PASADENA (CBSLA.com) -- O.J. Simpson has been announced as a finalist from the 1960s for the Rose Bowl Game All-Century Class, alongside former USC football coach John McKay and former Wisconsin quarterback Ron VanderKelen, reports CBS Los Angeles station KCBS-TV.
Simpson, 66, has served five years at Lovelock Correctional Center in Nevada, following his conviction on armed robbery charges.
In 1994, Simpson's heavily-publicized trial over the murders of his ex-wife, Nicole Brown Simpson, and her friend, Ronald Goldman, returned the former tailback to national attention. The trial, which lasted eight months, resulted in his acquittal.
Simpson was named Player of the Game in the 1968 Rose Bowl, in which he ran for 128 yards and scored a pair of touchdowns in the Trojans' 14-3 win over Indiana, giving USC the 1967 National Championship.
In 1969, Simpson ran for 171 yards on 28 carries as USC lost the Rose Bowl to Ohio State, 27-16.
The controversial former football star, who also saw some fame on the big screen, is also reportedly interesting in becoming a televangelist upon his anticipated release from prison, according to his manager, Norman Pardo,
McKay, who coached in five Rose Bowl games, is tied for the record of most Rose Bowl wins for a coach with fellow Trojan, Howard Jones. His eight appearances as a coach also ties the late Woody Hayes of Ohio State for second, behind the late Bo Schembechler of Michigan, who made 10 appearances.
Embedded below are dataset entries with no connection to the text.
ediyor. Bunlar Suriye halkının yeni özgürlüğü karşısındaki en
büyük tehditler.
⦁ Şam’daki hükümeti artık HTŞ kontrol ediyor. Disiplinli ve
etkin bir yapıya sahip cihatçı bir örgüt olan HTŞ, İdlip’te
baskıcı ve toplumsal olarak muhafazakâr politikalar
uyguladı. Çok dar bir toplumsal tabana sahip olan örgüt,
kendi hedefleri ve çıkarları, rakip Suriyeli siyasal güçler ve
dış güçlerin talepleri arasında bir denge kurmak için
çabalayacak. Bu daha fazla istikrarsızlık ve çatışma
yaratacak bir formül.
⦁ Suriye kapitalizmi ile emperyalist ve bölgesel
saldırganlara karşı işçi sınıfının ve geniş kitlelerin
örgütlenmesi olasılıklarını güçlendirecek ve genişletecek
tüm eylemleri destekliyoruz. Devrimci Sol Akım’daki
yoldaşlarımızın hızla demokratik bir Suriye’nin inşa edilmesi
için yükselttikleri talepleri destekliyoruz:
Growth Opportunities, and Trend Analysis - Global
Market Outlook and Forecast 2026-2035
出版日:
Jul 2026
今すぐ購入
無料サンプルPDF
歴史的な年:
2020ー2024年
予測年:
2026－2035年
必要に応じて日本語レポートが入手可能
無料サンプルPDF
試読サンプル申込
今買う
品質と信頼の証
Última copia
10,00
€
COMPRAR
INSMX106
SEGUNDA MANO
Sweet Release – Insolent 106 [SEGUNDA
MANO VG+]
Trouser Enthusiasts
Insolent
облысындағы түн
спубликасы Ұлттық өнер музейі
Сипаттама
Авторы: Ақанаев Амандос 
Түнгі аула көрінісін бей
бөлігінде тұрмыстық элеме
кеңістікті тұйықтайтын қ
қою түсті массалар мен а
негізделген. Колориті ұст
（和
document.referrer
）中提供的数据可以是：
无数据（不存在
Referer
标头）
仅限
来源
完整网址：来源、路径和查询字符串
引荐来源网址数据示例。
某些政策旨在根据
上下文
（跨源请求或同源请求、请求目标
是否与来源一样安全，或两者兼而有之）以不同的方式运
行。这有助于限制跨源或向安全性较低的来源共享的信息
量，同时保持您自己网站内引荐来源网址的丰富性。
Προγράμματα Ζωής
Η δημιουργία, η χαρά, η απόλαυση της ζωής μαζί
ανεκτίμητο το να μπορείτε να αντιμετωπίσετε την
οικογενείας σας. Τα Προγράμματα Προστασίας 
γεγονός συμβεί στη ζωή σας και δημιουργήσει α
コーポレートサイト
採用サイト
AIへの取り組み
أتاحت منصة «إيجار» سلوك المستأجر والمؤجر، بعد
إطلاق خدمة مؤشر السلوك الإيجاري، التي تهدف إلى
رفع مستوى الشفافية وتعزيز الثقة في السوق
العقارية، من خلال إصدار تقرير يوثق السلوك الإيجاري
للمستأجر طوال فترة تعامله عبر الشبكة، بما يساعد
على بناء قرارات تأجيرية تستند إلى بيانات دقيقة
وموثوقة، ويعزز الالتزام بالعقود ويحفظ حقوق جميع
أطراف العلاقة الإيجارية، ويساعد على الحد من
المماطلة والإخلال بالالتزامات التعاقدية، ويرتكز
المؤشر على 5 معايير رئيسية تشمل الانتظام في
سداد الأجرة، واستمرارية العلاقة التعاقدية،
VanderKelen set three Rose Bowl records in 1963, including passing yards (401), completions (33), and attempts (48) in the Badgers 42-37 loss to USC.
Several players and coaches representing each decade, selected by a committee consisting of members of the Football Writers Association of America, are to be announced each Sunday through the remainder of the 2013 college football regular season, in anticipation of the 100th Rose Bowl Game.
The All-Century Class will be announced on December 8; one representative from each decade, along with one player and one coach will be selected as the greatest in the history of the oldest bowl game in college football.